For instance, let’s say your son isn’t running like Usain Bolt, blames his track coach and quits. I would like to know whether you are using logical thought (“It isn’t reasonable for you to think you can run like Usain Bolt, Devon; you are 9, smaller and cannot do that”), asking chronic questions (“Why would you think you could run like one of the fastest people in the world?”), cajoling him (“Come on, get up, try again. Don’t be a quitter, buddy!”), threatening him (“If you don’t stop whining and start running, I am going to take away your iPad”), guilting him (“Mom paid $400 for you to run on this team, and you’re letting me and your team down if you keep quitting”) or freezing him out, which sounds like nothing and is an icy silence that creates more anxiety and worry for the child.
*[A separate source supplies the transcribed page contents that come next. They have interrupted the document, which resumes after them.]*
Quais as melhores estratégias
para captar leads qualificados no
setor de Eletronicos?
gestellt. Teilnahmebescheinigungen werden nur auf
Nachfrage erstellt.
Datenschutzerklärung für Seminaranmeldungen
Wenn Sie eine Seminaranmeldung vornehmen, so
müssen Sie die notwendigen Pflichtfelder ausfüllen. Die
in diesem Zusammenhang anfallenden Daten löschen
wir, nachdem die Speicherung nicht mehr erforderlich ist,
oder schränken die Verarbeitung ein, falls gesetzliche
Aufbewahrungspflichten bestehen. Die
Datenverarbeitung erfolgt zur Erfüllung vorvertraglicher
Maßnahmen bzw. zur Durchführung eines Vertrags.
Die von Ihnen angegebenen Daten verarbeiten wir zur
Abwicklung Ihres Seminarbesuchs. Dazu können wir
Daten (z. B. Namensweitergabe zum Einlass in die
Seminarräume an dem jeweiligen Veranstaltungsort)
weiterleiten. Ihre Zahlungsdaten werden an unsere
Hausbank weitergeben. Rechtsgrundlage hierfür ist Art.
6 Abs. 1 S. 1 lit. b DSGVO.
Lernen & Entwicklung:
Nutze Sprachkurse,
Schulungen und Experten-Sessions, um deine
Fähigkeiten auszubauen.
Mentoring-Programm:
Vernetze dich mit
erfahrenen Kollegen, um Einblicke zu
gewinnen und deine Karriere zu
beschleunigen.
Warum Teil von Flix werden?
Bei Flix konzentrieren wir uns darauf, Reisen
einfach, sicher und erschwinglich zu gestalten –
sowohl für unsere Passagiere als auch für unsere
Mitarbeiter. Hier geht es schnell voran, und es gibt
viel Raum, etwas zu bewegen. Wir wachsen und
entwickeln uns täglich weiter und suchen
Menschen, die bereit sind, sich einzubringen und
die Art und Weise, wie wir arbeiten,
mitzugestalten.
Again, I am not blaming you for having these reactions; it is incredibly frustrating to parent a perfectionist/quitter. But the first aspect we need to assess is whether you are watering the weeds, which means you’re only paying attention to the quitting, whining, blaming and other bad behaviors. If you aren’t consciously growing more of what you want to see in your son, then it will be hard for him to find a new path forward; he will be stuck in a thought and behavior loop. (Idolize, try, fail, quit, repeat.) Interrupting this pattern requires creating situations where there are small wins, and treating the failures and quitting with more equanimity. I know: This is easier said than done.
It could also be that you are parenting an intense, highly sensitive or anxious child (or all three). You could be parenting your bottom off and, without knowing it, making his anxiety worse.
If you pick up Elaine N. Aron’s book “The Highly Sensitive Child” or peruse the Hey Sigmund website, which focuses on anxiety, depression and more, and feel as if you’re reading about your child, then I would strongly suggest reaching out to an expert for more support. Work with a therapist or counselor who will see you both, rather than just your child. It isn’t enough for your son to be “helped” in therapy if you are not also going to be taught skills to help grow his resilience and bravery at home.
Pick up books, read websites and talk to professionals in the field to get the support you need to parent him into his tween and teen years with compassion and courage. Good luck!